[Challenge]: Set out every line of the rows below as a numbered list, skipping blank lines. Omit the pictures.

[Extracted data entries]
#####
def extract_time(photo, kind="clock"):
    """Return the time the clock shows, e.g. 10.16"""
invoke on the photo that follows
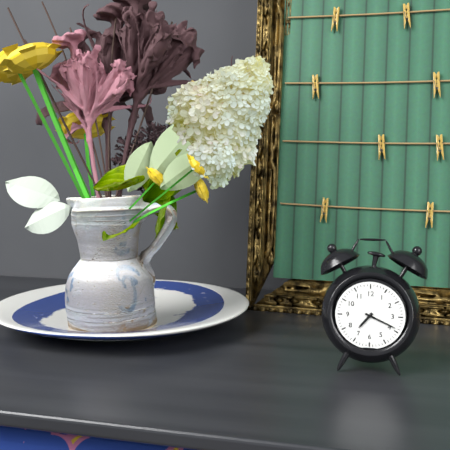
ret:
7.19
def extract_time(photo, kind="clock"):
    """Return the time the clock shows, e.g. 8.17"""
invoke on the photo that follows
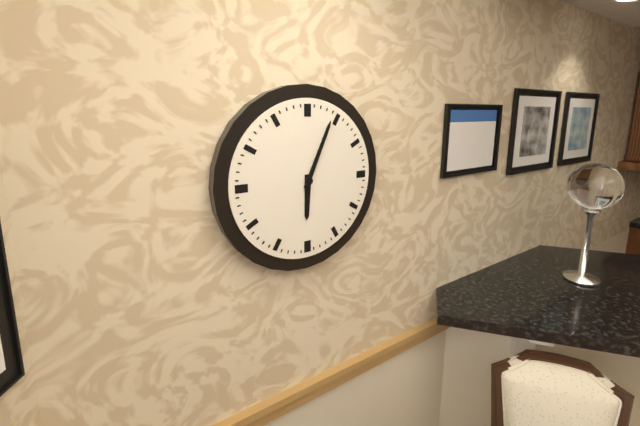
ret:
#####
[Solved problem]:
1. def extract_time(photo, kind="clock"):
2.     """Return the time the clock shows, e.g. 10.16"""
3. invoke on the photo that follows
4. ret:
5. 7.19
6. def extract_time(photo, kind="clock"):
7.     """Return the time the clock shows, e.g. 8.17"""
8. invoke on the photo that follows
9. ret:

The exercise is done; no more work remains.